Users will continue to enjoy the transparency of their deployments, but now they can benefit from configurations specifically optimized for different performance constraints. This means customers can enjoy greater efficiency, whether they prioritize cost, speed, or throughput in their deployments.
Prerequisites for Starting
To make the most of SageMaker JumpStart Optimized Deployments, customers should meet the following minimum requirements:
- [List specific prerequisites here, if applicable]
Once these elements are in place, users can dive straight into utilizing the optimized deployments feature.
Getting Started with Optimized Deployments
Ready to jump in? Here’s how you can do it:
- Open SageMaker Studio and navigate to the Models section.
- Choose one of the models that supports optimized deployments.
- Hit the Deploy button located in the top-right corner.

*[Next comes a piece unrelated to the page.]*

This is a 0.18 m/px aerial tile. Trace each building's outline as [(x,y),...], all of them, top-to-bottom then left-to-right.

Upon doing so, a collapsible window labeled "Performance" will appear, showcasing the options for optimized deployments.
Selecting Use Cases and Configurations
For text models, users will be prompted to select a specific use case ranging from generative writing to chat interactions. Image and video models will soon add their unique use cases as support expands.
Next, customers must choose from three optimization constraints:
- Cost Optimized
- Throughput Optimized
- Latency Optimized
For those in search of balanced performance, a Balanced option is available, catering to various metrics logged during usage.

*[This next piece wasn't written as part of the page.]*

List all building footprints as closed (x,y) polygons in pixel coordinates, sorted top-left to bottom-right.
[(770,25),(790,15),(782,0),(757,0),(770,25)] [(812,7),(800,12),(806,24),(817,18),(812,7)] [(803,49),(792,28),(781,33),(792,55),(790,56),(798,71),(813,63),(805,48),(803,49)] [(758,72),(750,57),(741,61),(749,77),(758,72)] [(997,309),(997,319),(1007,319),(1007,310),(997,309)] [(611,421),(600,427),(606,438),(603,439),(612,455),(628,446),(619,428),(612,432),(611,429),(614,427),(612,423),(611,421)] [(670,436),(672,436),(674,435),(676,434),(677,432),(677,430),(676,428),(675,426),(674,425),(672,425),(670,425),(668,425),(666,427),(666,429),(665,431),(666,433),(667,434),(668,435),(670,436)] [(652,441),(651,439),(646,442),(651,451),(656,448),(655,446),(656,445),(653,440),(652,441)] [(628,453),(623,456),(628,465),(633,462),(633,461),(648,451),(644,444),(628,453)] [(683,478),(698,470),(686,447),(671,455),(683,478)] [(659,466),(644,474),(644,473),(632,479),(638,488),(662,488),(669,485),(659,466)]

Once these selections are made, a pre-set deployment configuration is automatically defined for the endpoint, allowing customers to review and adjust additional settings like timeouts, endpoint naming, and security features. After finalizing all configurations, simply click Deploy in the bottom-right corner, and you’re set!
Available Models for Optimized Deployments
SageMaker JumpStart has curated an impressive roster of models for optimized deployments, including:
Meta
- Llama-3.1-8B-Instruct
- Llama-2-7b-hf
- Llama-3.2-3B
- [More models]
Microsoft and Mistral AI
- Mistral-7B-Instruct-v0.2
- [Additional models]
Qwen
- Qwen3-8B
- [More models]
Google and Tiiuae
- gemma-7b
- [Additional models]
This is just the beginning; additional models will be introduced as SageMaker JumpStart continues to evolve.
Conclusion: Your AI Journey Starts Here
With SageMaker JumpStart’s optimized deployments, customers are empowered to experiment and find the right configurations for their specific applications. By diving into the available models in SageMaker Studio’s model hub, businesses can quickly and efficiently advance their AI workloads.
So why wait? Start exploring the power of SageMaker JumpStart optimized deployments today!
About the Authors
Dan Ferguson
Dan Ferguson is a Solutions Architect at AWS based in New York, USA. As a machine learning services expert, he is dedicated to assisting customers in integrating ML workflows efficiently and sustainably.
Malav Shastri
Malav Shastri is a Software Development Engineer at AWS, specializing in Amazon SageMaker JumpStart and Amazon Bedrock. His focus is on enabling customers to leverage cutting-edge open-source and proprietary models.
Pooja Karadgi
Pooja Karadgi leads product and strategic partnerships for Amazon SageMaker JumpStart. She is committed to accelerating customer AI adoption by simplifying the deployment process, making it easier to build production-ready generative AI applications.
Feel free to dive in and explore the limitless possibilities that await you with Amazon SageMaker JumpStart!